Zoetwaterkrabben eten
Het veldwerk in Guinee is bedoeld om meer inzicht te krijgen in de verdeling van niches. „Je hebt in dat gebied een groep chimpansees die zoetwaterkrabben eten. Een naburige groep chimps daar doet het niet. Ze bezetten dus ten dele andere niches in hetzelfde ecosysteem. En dan zijn er nog andere apen, de roetmangabeys, die óók krab eten, maar alleen in de buurt van de niet-krabetende chimps. Ik wil nu onderzoeken in hoeverre competitie tussen soorten hierin een rol speelt; en wat de toevoeging van een nieuw type eten überhaupt doet met je hele niche.”
Je kunt één niche op twee manieren bezetten, denkt Van Holstein: „Met tools of zonder tools. Zo heb je op de Galapagoseilanden spechtvinken, die net als echte spechten insecten uit dood hout peuteren, maar daarvoor in plaats van hun snavel takjes gebruiken. Je zou dus kunnen zeggen: als je minder gespecialiseerd bent – bijvoorbeeld doordat je geen spechtensnavel hebt – dan moet je slim genoeg zijn om de competitie te kunnen aangaan met behulp van gereedschap. Maar ja, is dat echt slim? Je kunt ook zeggen: als je tools nodig hebt ben je eigenlijk een loser, omdat je uit je niche dreigt te worden weggeduwd door beter aangepaste soorten. Wij mensen vinden het slim dat we gereedschap gebruiken, maar in feite is het een noodoplossing.”
’s Avonds is er een diner op Clare College, waar Van Holstein als fellow bij is aangesloten. Ook haar man Jaap Saers, die als biologisch antropoloog bij Naturalis werkt, schuift in toga aan. „We hebben elkaar in Cambridge leren kennen, en nu pendelen we tussen Engeland en Nederland.” In hun vrije tijd gaan ze graag samen de natuur in, om te zoeken naar recent overleden vogels en zoogdieren. „Die begraven we dan in de bodem en komen een paar weken later terug om de dan kale botten te verzamelen. Ons doel is om een comparative bone collection aan te leggen, om de botten van verschillende soorten met elkaar te kunnen vergelijken.”
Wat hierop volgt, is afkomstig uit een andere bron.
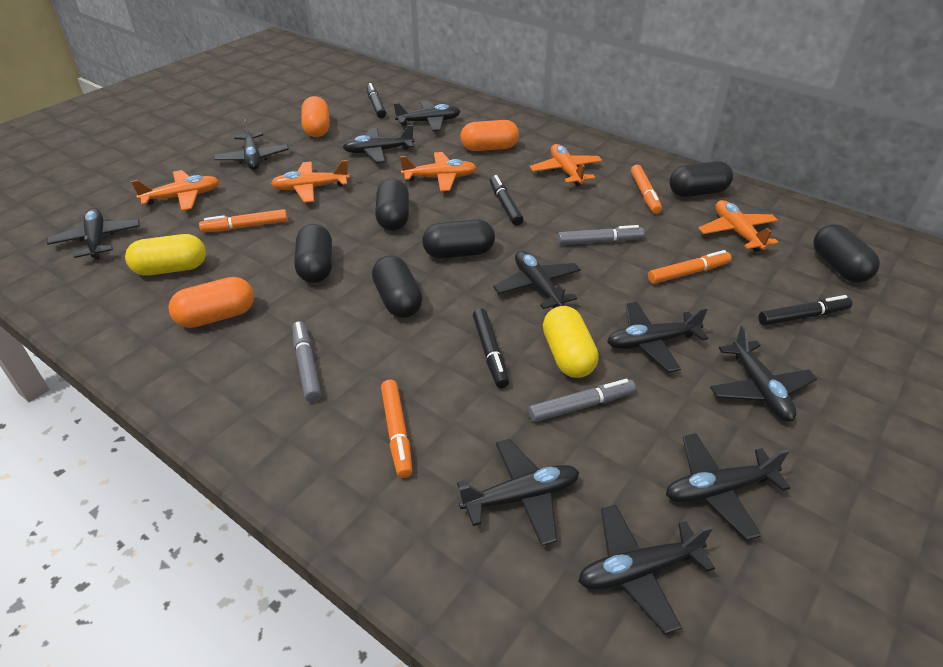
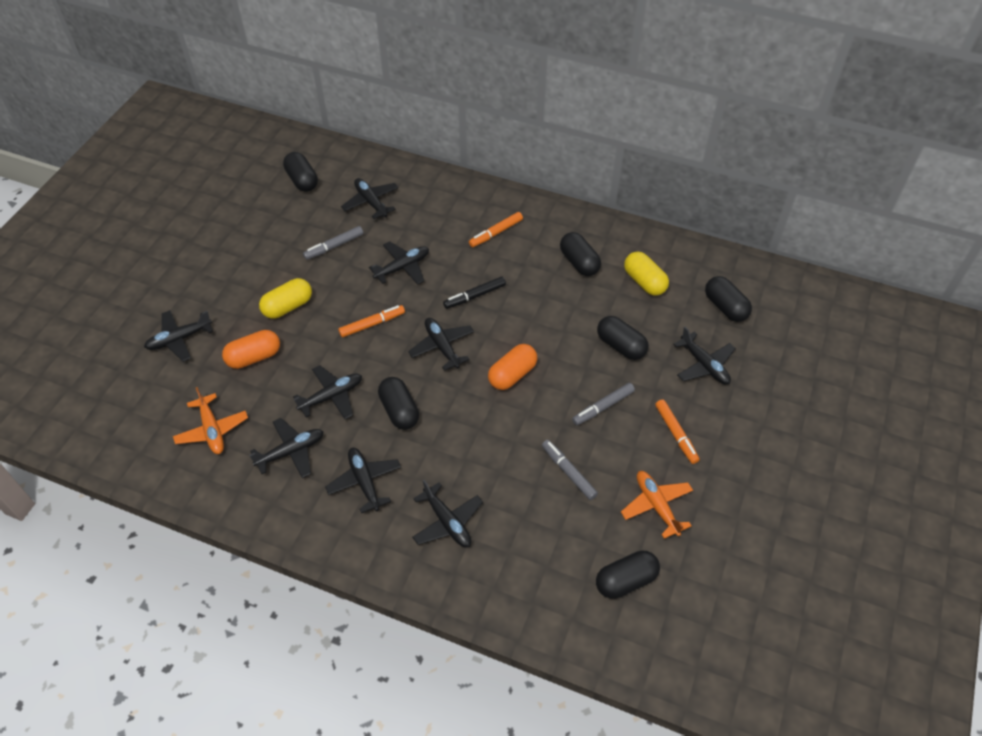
black marker: [366,83,386,118] [473,308,509,388] [490,175,524,226] [758,295,852,326] = 4 -> [443,277,506,309] = 1
black plane: [47,208,140,260] [214,119,289,170] [343,125,415,163] [394,101,461,131] [457,439,579,546] [493,251,581,309] [578,505,715,634] [607,302,708,372] [666,433,790,540] [710,325,817,421] = 10 -> [144,310,213,362] [249,418,324,478] [293,365,362,419] [325,448,401,513] [341,178,399,219] [369,241,429,285] [408,318,474,371] [412,480,483,547] [673,327,736,385] = 9
orange capsule: [168,277,254,328] [302,96,330,137] [461,120,519,151] = 3 -> [222,330,280,369] [488,344,537,390] = 2
orange marker: [199,209,288,232] [381,380,412,478] [631,165,662,214] [648,250,731,284] = 4 -> [338,305,405,337] [469,212,523,247] [655,400,700,464] = 3
orange plane: [131,170,219,211] [271,160,350,203] [400,152,477,191] [530,144,602,186] [698,200,779,252] = 5 -> [173,387,248,454] [621,471,693,539] = 2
Na het avondeten drinken de fellows nog wat in de fauteuils van de deftige fellow room. In de vensterbank ligt een boek met prominente alumni, onder wie Sir David Attenborough; in de aangrenzende bibliotheek staan eeuwenoude boeken, van onder anderen de Nederlandse botanicus Carolus Clusius. De rode wijn die wordt gedronken is door Van Holstein uitgekozen: „Sinds dit jaar zit ik in de wijncommissie.”
„Soms heb ik het gevoel dat ik te véél leuk vind”, zegt ze later op de avond, in een café waar een Ierse band optreedt. „Ik ben binnen de wetenschap eerder een generalist dan een specialist; ik houd van de afwisseling die de grote overkoepelende vragen met zich meebrengen. De ene keer mag ik me verdiepen in chimpansees, dan weer in vogelintelligentie of in mensenschedels. Eigenlijk ben ik mijn eigen niche nog steeds aan het zoeken.”